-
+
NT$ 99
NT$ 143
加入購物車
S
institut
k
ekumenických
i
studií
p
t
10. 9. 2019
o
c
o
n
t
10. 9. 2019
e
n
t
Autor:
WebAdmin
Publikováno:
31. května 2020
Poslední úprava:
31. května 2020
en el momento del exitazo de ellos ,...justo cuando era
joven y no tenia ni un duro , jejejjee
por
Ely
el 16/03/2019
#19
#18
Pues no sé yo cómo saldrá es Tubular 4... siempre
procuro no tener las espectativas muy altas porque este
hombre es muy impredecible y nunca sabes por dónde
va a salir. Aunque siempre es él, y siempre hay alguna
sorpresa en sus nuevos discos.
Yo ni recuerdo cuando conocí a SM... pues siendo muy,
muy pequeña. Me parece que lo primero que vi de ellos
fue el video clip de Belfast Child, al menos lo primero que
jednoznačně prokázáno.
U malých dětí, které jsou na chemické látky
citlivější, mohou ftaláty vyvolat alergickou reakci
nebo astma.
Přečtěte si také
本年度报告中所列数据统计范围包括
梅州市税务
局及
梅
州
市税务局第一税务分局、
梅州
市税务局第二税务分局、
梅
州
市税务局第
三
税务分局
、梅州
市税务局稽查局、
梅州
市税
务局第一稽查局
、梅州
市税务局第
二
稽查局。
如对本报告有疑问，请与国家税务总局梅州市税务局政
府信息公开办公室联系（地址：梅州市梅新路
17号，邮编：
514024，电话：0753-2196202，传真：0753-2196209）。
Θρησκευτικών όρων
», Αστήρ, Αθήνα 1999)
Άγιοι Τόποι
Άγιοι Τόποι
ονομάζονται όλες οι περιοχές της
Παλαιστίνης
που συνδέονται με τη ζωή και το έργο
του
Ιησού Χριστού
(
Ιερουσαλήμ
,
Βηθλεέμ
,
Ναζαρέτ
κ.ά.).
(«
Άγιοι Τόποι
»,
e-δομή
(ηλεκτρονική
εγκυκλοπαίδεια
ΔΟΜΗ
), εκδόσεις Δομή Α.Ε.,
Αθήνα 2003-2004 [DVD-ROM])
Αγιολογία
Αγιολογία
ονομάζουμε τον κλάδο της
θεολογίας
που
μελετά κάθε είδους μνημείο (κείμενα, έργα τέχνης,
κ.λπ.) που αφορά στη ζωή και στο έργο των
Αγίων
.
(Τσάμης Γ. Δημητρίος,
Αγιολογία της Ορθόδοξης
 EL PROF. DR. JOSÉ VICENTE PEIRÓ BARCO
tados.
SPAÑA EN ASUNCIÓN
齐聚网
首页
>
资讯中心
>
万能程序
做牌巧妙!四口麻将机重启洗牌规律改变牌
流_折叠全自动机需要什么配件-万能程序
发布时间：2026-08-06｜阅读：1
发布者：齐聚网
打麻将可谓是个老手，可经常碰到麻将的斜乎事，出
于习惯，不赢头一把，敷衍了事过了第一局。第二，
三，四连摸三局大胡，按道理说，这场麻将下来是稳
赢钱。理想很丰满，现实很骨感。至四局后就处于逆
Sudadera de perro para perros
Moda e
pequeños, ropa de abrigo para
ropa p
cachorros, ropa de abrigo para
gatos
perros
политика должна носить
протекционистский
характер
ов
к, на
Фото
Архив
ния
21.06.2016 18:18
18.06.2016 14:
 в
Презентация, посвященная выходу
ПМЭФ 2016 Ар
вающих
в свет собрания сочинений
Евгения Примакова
===
_Your goal_: Print all of the lines above character for character, with no changes.

_Exercise output_:
-
+
NT$ 99
NT$ 143
加入購物車
S
institut
k
ekumenických
i
studií
p
t
10. 9. 2019
o
c
o
n
t
10. 9. 2019
e
n
t
Autor:
WebAdmin
Publikováno:
31. května 2020
Poslední úprava:
31. května 2020
en el momento del exitazo de ellos ,...justo cuando era
joven y no tenia ni un duro , jejejjee
por
Ely
el 16/03/2019
#19
#18
Pues no sé yo cómo saldrá es Tubular 4... siempre
procuro no tener las espectativas muy altas porque este
hombre es muy impredecible y nunca sabes por dónde
va a salir. Aunque siempre es él, y siempre hay alguna
sorpresa en sus nuevos discos.
Yo ni recuerdo cuando conocí a SM... pues siendo muy,
muy pequeña. Me parece que lo primero que vi de ellos
fue el video clip de Belfast Child, al menos lo primero que
jednoznačně prokázáno.
U malých dětí, které jsou na chemické látky
citlivější, mohou ftaláty vyvolat alergickou reakci
nebo astma.
Přečtěte si také
本年度报告中所列数据统计范围包括
梅州市税务
局及
梅
州
市税务局第一税务分局、
梅州
市税务局第二税务分局、
梅
州
市税务局第
三
税务分局
、梅州
市税务局稽查局、
梅州
市税
务局第一稽查局
、梅州
市税务局第
二
稽查局。
如对本报告有疑问，请与国家税务总局梅州市税务局政
府信息公开办公室联系（地址：梅州市梅新路
17号，邮编：
514024，电话：0753-2196202，传真：0753-2196209）。
Θρησκευτικών όρων
», Αστήρ, Αθήνα 1999)
Άγιοι Τόποι
Άγιοι Τόποι
ονομάζονται όλες οι περιοχές της
Παλαιστίνης
που συνδέονται με τη ζωή και το έργο
του
Ιησού Χριστού
(
Ιερουσαλήμ
,
Βηθλεέμ
,
Ναζαρέτ
κ.ά.).
(«
Άγιοι Τόποι
»,
e-δομή
(ηλεκτρονική
εγκυκλοπαίδεια
ΔΟΜΗ
), εκδόσεις Δομή Α.Ε.,
Αθήνα 2003-2004 [DVD-ROM])
Αγιολογία
Αγιολογία
ονομάζουμε τον κλάδο της
θεολογίας
που
μελετά κάθε είδους μνημείο (κείμενα, έργα τέχνης,
κ.λπ.) που αφορά στη ζωή και στο έργο των
Αγίων
.
(Τσάμης Γ. Δημητρίος,
Αγιολογία της Ορθόδοξης
 EL PROF. DR. JOSÉ VICENTE PEIRÓ BARCO
tados.
SPAÑA EN ASUNCIÓN
齐聚网
首页
>
资讯中心
>
万能程序
做牌巧妙!四口麻将机重启洗牌规律改变牌
流_折叠全自动机需要什么配件-万能程序
发布时间：2026-08-06｜阅读：1
发布者：齐聚网
打麻将可谓是个老手，可经常碰到麻将的斜乎事，出
于习惯，不赢头一把，敷衍了事过了第一局。第二，
三，四连摸三局大胡，按道理说，这场麻将下来是稳
赢钱。理想很丰满，现实很骨感。至四局后就处于逆
Sudadera de perro para perros
Moda e
pequeños, ropa de abrigo para
ropa p
cachorros, ropa de abrigo para
gatos
perros
политика должна носить
протекционистский
характер
ов
к, на
Фото
Архив
ния
21.06.2016 18:18
18.06.2016 14:
 в
Презентация, посвященная выходу
ПМЭФ 2016 Ар
вающих
в свет собрания сочинений
Евгения Примакова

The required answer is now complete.